**What you have to do**
In the records, find each line where "mister" occurs, and copy it.

(Source data)
>>

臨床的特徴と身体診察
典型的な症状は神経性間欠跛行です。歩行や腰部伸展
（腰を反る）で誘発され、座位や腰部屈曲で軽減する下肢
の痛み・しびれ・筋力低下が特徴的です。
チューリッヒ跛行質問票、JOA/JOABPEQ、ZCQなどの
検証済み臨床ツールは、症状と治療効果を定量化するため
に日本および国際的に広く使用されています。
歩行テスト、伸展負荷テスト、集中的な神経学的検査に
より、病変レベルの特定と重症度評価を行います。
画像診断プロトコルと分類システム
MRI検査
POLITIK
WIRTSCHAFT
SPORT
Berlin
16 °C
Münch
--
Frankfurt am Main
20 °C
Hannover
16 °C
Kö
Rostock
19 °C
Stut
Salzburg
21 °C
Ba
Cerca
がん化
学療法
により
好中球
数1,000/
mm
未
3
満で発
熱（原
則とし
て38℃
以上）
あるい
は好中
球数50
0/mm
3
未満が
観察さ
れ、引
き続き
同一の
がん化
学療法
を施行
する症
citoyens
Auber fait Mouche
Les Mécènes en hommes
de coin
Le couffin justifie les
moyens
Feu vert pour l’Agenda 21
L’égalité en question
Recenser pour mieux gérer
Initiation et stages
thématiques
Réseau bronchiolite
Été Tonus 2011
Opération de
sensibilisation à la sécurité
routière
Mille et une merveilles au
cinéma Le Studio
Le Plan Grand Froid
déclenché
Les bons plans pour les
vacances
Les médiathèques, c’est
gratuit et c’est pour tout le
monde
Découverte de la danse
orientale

<<
>>

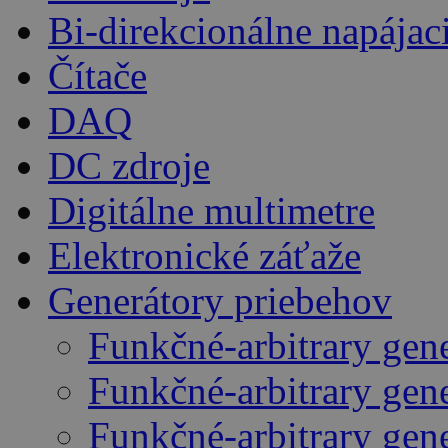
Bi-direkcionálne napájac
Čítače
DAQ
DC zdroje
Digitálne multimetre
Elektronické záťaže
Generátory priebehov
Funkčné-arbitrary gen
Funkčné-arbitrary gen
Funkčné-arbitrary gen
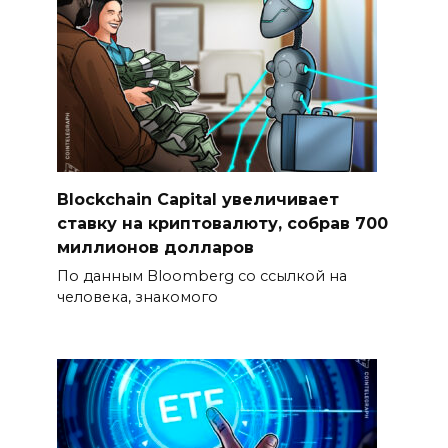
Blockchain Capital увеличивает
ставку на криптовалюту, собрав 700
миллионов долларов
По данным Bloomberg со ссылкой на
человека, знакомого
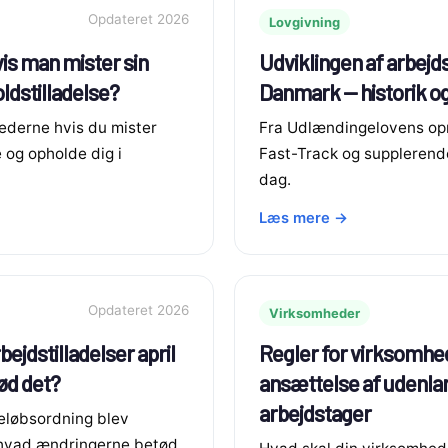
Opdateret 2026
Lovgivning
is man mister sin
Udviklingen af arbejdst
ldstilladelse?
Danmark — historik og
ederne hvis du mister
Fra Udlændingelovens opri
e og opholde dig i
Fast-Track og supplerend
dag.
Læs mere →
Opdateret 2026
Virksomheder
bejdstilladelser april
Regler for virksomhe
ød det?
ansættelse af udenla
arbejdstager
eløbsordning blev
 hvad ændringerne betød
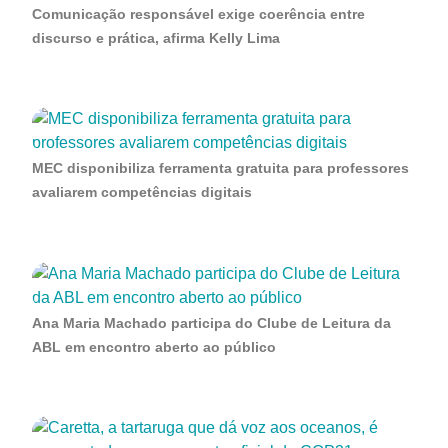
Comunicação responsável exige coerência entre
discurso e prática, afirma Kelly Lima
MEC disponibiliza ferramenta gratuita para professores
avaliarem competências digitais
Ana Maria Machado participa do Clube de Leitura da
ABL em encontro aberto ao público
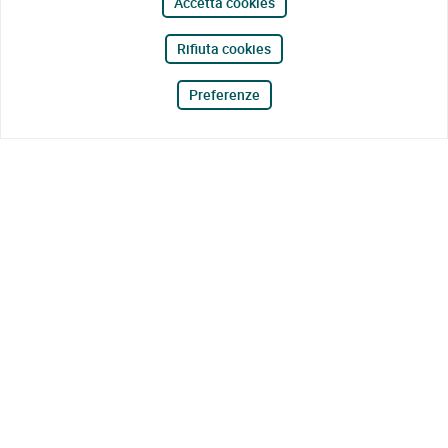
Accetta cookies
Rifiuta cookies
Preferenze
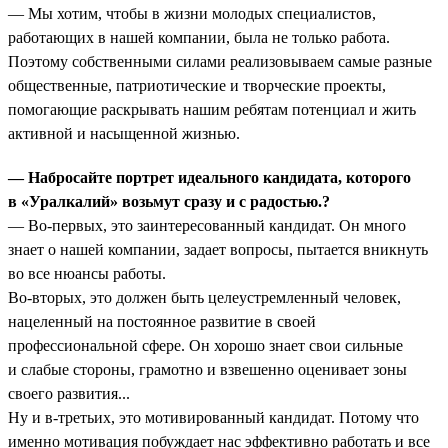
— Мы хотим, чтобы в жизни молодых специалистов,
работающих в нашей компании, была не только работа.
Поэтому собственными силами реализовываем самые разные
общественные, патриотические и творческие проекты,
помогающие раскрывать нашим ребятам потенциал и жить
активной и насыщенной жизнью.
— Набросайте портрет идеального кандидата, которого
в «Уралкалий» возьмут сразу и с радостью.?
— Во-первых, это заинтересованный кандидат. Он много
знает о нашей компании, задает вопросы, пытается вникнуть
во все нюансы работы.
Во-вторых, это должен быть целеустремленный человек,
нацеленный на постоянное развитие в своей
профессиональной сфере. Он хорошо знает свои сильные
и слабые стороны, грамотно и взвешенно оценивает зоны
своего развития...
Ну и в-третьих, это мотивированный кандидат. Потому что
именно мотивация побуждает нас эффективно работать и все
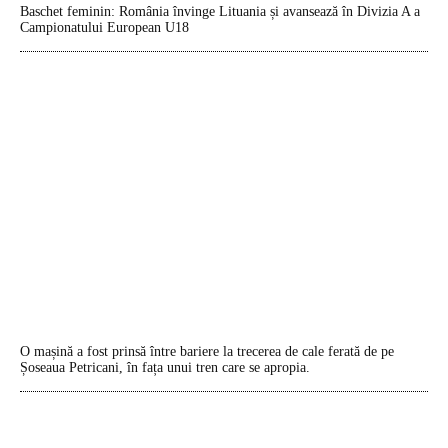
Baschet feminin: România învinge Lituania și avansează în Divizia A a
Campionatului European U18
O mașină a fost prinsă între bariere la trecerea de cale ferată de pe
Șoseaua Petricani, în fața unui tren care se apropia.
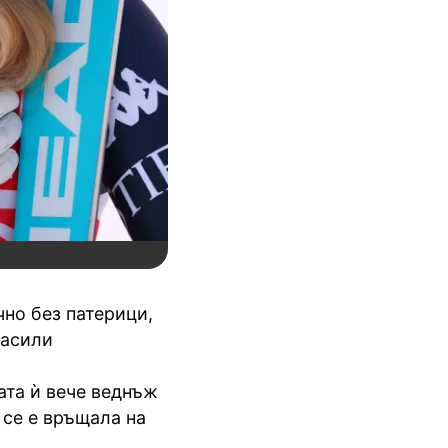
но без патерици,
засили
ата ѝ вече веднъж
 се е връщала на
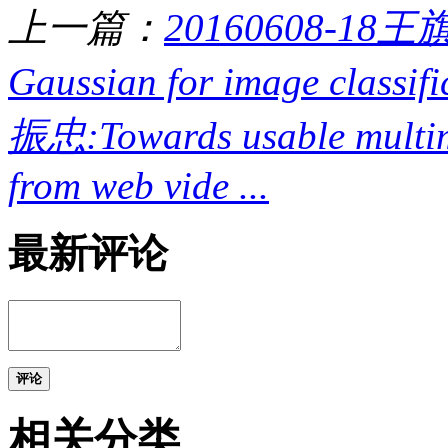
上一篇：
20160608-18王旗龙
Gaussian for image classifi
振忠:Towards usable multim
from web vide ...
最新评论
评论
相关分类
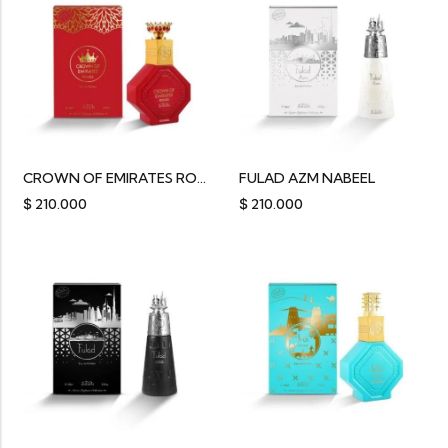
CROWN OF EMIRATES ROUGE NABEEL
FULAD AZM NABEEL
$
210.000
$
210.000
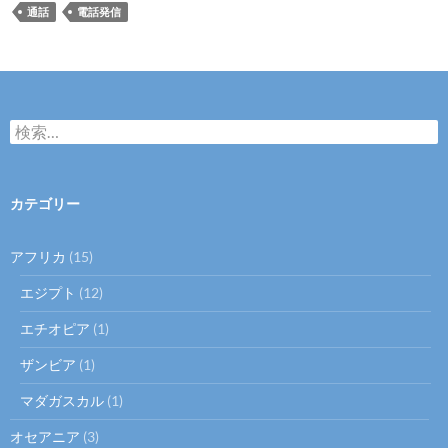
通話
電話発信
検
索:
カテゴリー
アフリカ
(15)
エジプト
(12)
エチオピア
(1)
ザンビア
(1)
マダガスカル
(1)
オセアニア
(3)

<<

**Exercise answer**
is man mister sin
ederne hvis du mister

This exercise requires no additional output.